GIVEN DATA ▸
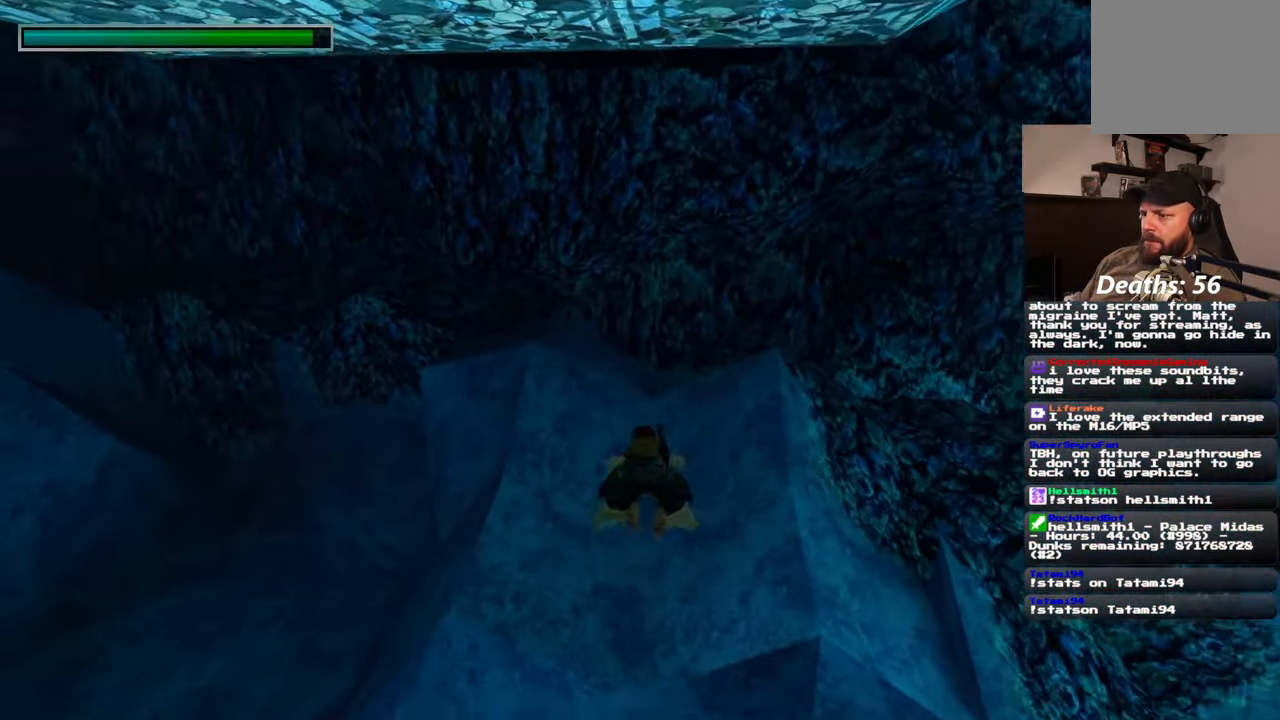
{"dt_ms": 500, "buttons": [], "left_stick": "up", "right_stick": "center", "events": []}
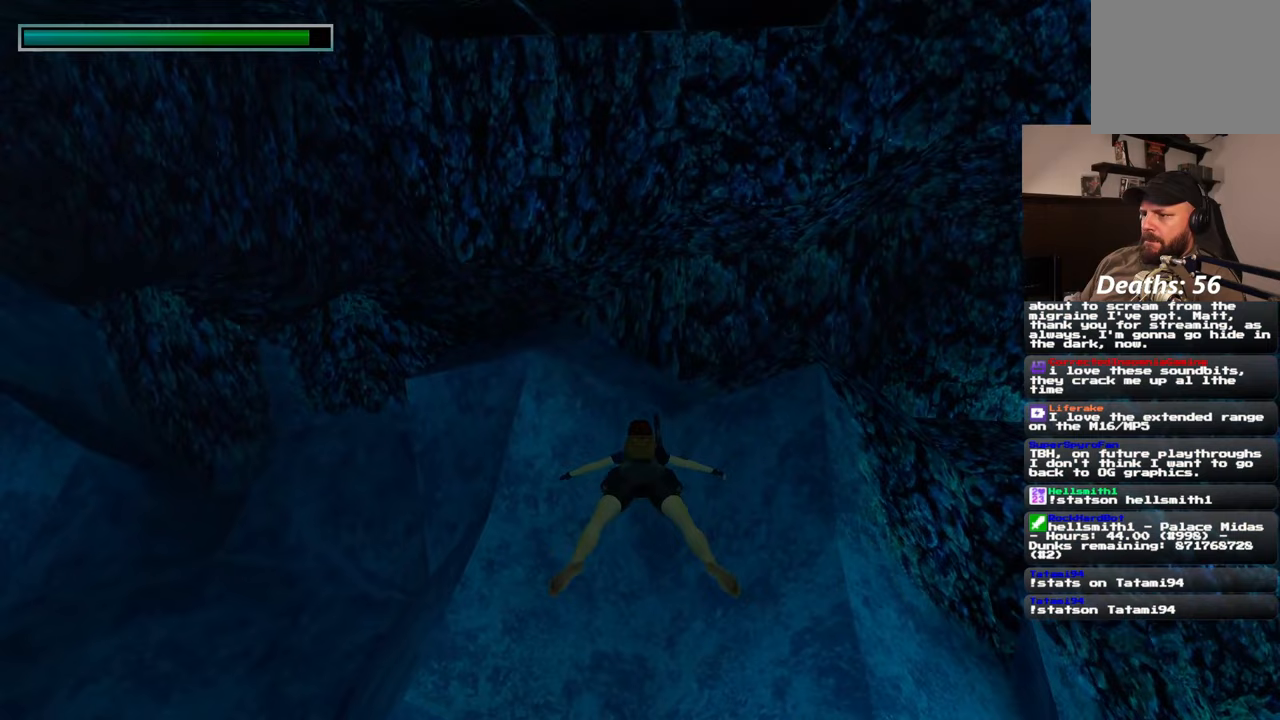
{"dt_ms": 500, "buttons": [], "left_stick": "up", "right_stick": "center", "events": []}
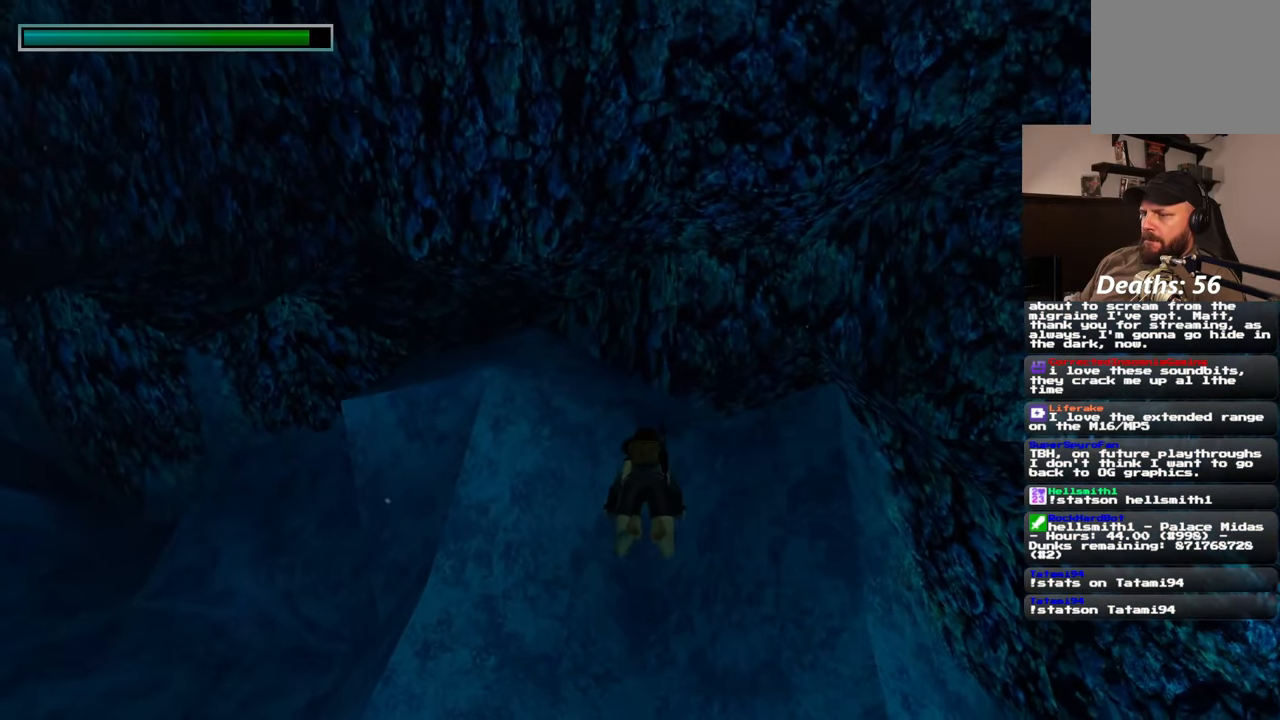
{"dt_ms": 500, "buttons": [], "left_stick": "up", "right_stick": "center", "events": []}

EXERCISE AIM ▸ All of the material above is to be retyped exactly, with no pictures included.

RESULT OF THIS TASK ▸
{"dt_ms": 500, "buttons": [], "left_stick": "up", "right_stick": "center", "events": []}
{"dt_ms": 500, "buttons": [], "left_stick": "up", "right_stick": "center", "events": []}
{"dt_ms": 500, "buttons": [], "left_stick": "up", "right_stick": "center", "events": []}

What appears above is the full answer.